In many real production environments the data that needs to be processed is ugly. There are often missing or troublesome values in the stream. It is naive to expect, for example, that a stream of integer time-spent values does not contain zeros or negative values. In this case, an algorithm that makes the assumption that all the input values are always positive is a very fragile algorithm. In a real-time streaming application, if the algorithm returns horrible answers because there happend to be zeros in the stream, there may be no opportunity to go back and reprocess the stream after tweeking the algorithm to now ignore zeros! This violates the One-Touch property and places a major burden on the system users.

There are many types of Data Insensitivity where the sketch should return meaningful results, within the specified error bounds:

  • Order Insensitive: The sketch results should be independent of the order that the items are presented to the sketch. See Sketching and Order Sensitivity.
  • Distribution Insensitive: The sketch results should be independent of how the data within the stream is distributed.

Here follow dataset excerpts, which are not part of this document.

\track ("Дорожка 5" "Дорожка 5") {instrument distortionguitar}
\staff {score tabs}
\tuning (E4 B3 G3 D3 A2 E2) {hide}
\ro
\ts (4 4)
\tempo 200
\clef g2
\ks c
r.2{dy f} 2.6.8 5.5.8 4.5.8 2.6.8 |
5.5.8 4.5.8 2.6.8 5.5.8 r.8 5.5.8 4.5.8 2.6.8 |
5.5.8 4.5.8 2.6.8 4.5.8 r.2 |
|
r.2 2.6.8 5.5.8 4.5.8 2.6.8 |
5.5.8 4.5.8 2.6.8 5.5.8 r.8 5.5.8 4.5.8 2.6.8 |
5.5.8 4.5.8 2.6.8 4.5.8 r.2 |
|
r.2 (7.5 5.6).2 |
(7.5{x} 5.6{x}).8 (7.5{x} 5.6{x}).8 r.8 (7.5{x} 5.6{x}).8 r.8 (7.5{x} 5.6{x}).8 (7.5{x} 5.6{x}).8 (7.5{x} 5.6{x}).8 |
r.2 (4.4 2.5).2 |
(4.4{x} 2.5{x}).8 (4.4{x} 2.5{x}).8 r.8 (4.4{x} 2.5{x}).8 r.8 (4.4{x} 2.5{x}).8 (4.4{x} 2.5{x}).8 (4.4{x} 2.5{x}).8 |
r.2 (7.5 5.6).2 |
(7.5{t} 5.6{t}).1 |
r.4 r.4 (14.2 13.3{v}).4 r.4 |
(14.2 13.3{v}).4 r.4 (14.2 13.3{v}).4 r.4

For example, the data might be distrubuted as Gaussian, Zipf, lognormal, power-law, or whatever.
  • Value Insensitive: The sketch results should be independent of exceptional values in the stream. For example, if the stream consists of double values, the sketch should be able to handle NaNs and Infinities in a sensible way.

There are practical limits to data insensitivity, for example, A sketch designed for handling double values should not be expected to handle strings or arbitrary objects in the same stream.

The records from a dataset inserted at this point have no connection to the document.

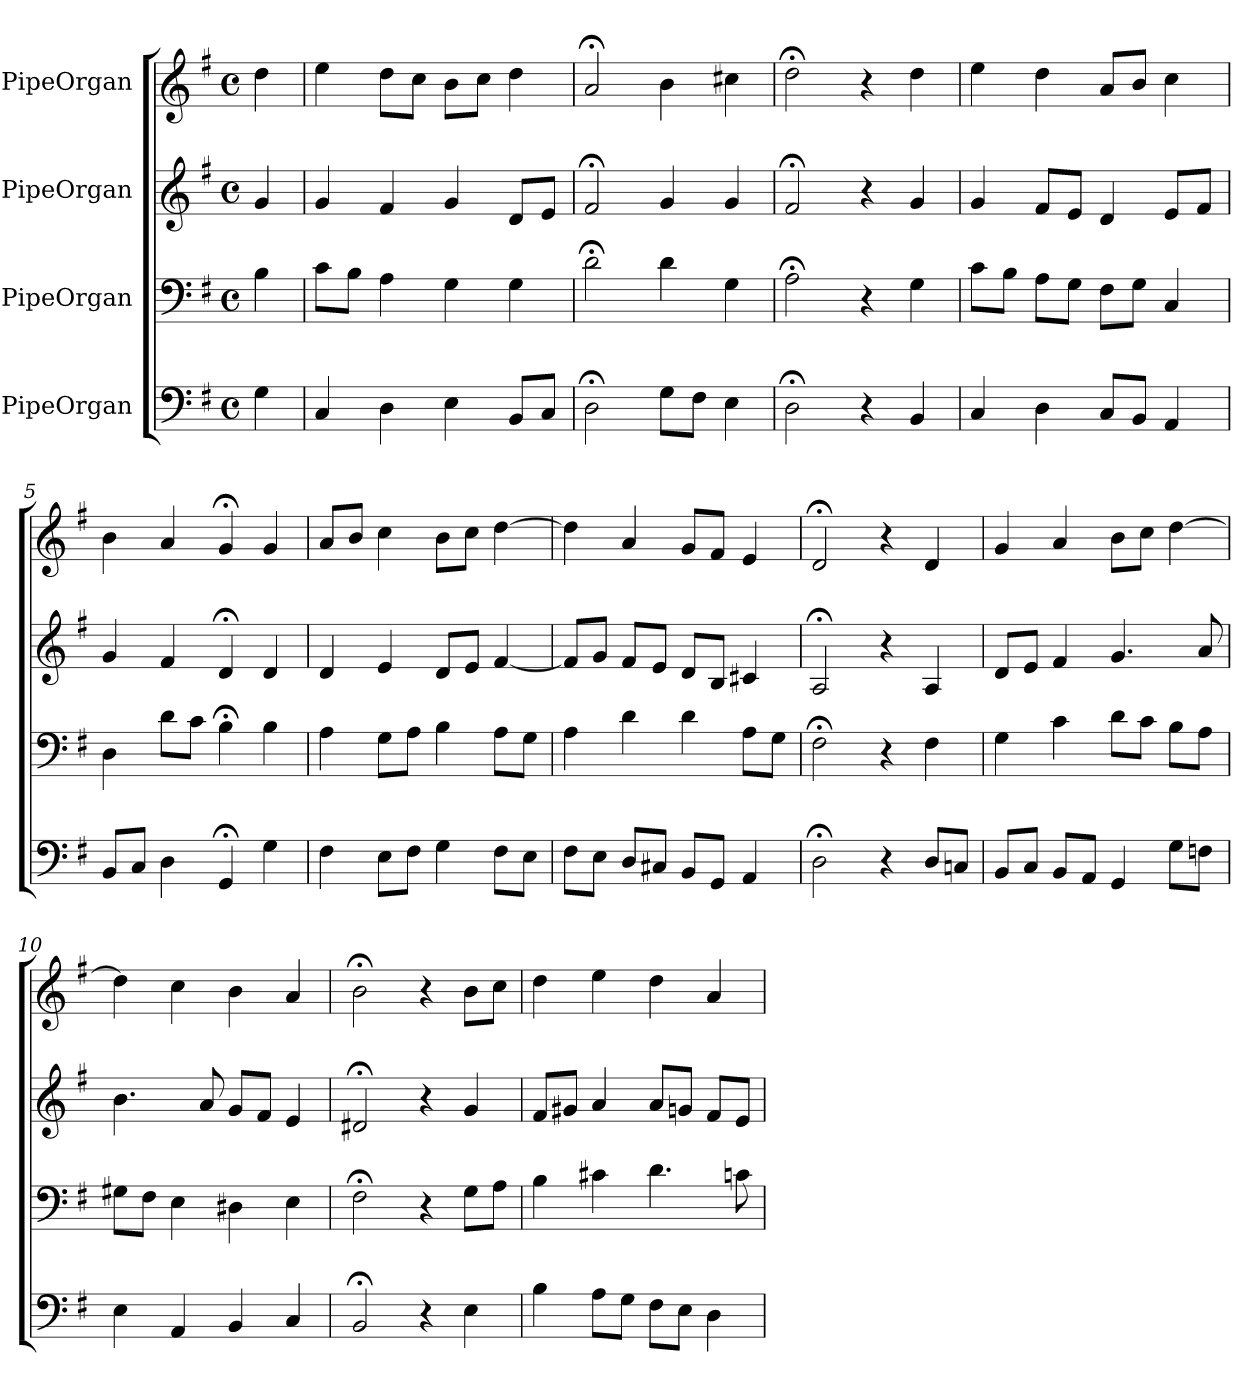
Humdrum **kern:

**kern	**kern	**kern	**kern
*part4	*part3	*part2	*part1
*staff4	*staff3	*staff2	*staff1
*I"PipeOrgan	*I"PipeOrgan	*I"PipeOrgan	*I"PipeOrgan
*clefF4	*clefF4	*clefG2	*clefG2
*k[f#]	*k[f#]	*k[f#]	*k[f#]
*G:	*G:	*G:	*G:
*M4/4	*M4/4	*M4/4	*M4/4
*met(c)	*met(c)	*met(c)	*met(c)
*MM60	*MM60	*MM60	*MM60
=	=	=	=
4G	4B	4g	4dd
=1	=1	=1	=1
4C	8c\L	4g	4ee
.	8B\J	.	.
4D	4A	4f#	8dd\L
.	.	.	8cc\J
4E	4G	4g	8b\L
.	.	.	8cc\J
8BB/L	4G	8d/L	4dd
8C/J	.	8e/J	.
=2	=2	=2	=2
2D;<	2d;<	2f#;<	2a;<
8G\L	4d	4g	4b
8F#\J	.	.	.
4E	4G	4g	4cc#X
=3	=3	=3	=3
2D;<	2A;<	2f#;<	2dd;<
4r	4r	4r	4r
4BB	4G	4g	4dd
=4	=4	=4	=4
4C	8c\L	4g	4ee
.	8B\J	.	.
4D	8A\L	8f#/L	4dd
.	8G\J	8e/J	.
8C/L	8F#\L	4d	8a/L
8BB/J	8G\J	.	8b/J
4AA	4C	8e/L	4cc
.	.	8f#/J	.
=5	=5	=5	=5
8BB/L	4D	4g	4b
8C/J	.	.	.
4D	8d\L	4f#	4a
.	8c\J	.	.
4GG;<	4B;<	4d;<	4g;<
4G	4B	4d	4g
=6	=6	=6	=6
4F#	4A	4d	8a/L
.	.	.	8b/J
8E\L	8G\L	4e	4cc
8F#\J	8A\J	.	.
4G	4B	8d/L	8b\L
.	.	8e/J	8cc\J
8F#\L	8A\L	[4f#	[4dd
8E\J	8G\J	.	.
=7	=7	=7	=7
8F#\L	4A	8f#/L]	4dd]
8E\J	.	8g/J	.
8D/L	4d	8f#/L	4a
8C#X/J	.	8e/J	.
8BB/L	4d	8d/L	8g/L
8GG/J	.	8B/J	8f#/J
4AA	8A\L	4c#X	4e
.	8G\J	.	.
=8	=8	=8	=8
2D;<	2F#;<	2A;<	2d;<
4r	4r	4r	4r
8D/L	4F#	4A	4d
8Cn/J	.	.	.
=9	=9	=9	=9
8BB/L	4G	8d/L	4g
8C/J	.	8e/J	.
8BB/L	4c	4f#	4a
8AA/J	.	.	.
4GG	8d\L	4.g	8b\L
.	8c\J	.	8cc\J
8G\L	8B\L	.	[4dd
8Fn\J	8A\J	8a	.
=10	=10	=10	=10
4E	8G#X\L	4.b	4dd]
.	8F#\J	.	.
4AA	4E	.	4cc
.	.	8a	.
4BB	4D#X	8g/L	4b
.	.	8f#/J	.
4C	4E	4e	4a
=11	=11	=11	=11
2BB;<	2F#;<	2d#X;<	2b;<
4r	4r	4r	4r
4E	8G\L	4g	8b\L
.	8A\J	.	8cc\J
=12	=12	=12	=12
4B	4B	8f#/L	4dd
.	.	8g#X/J	.
8A\L	4c#X	4a	4ee
8G\J	.	.	.
8F#\L	4.d	8a/L	4dd
8E\J	.	8gn/J	.
4D	.	8f#/L	4a
.	8cn	8e/J	.
=	=	=	=
*-	*-	*-	*-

It is important that the sketch developers clearly document the data insensitivities that the sketch is designed to handle.

Mathematically Proven Error and Size Properties

Sketch algorithms must have an openly published and reviewed theoretical basis for their operation including their error and merging properties. Empirical algorithms do not qualify.

Meaningful and Usable Error Bounds.

It is not sufficient that some algorithm has been published in a scientific paper. There are published and reviewed sketch algorithms that use error definitions that may be interesting theoretically, but very misleading in practice. For example, if the authors of a paper define their measure of error to be the average error over a distribution of values (L1 error), this it not what most users would expect. Given a query, the user has no idea what part of the distribution his query is hitting, thus, the error result could be great or horrible and the user has no way to know.

A much more meaningful and usable definition of error is, for example, one that holds for all possible queries simultaneously (L error).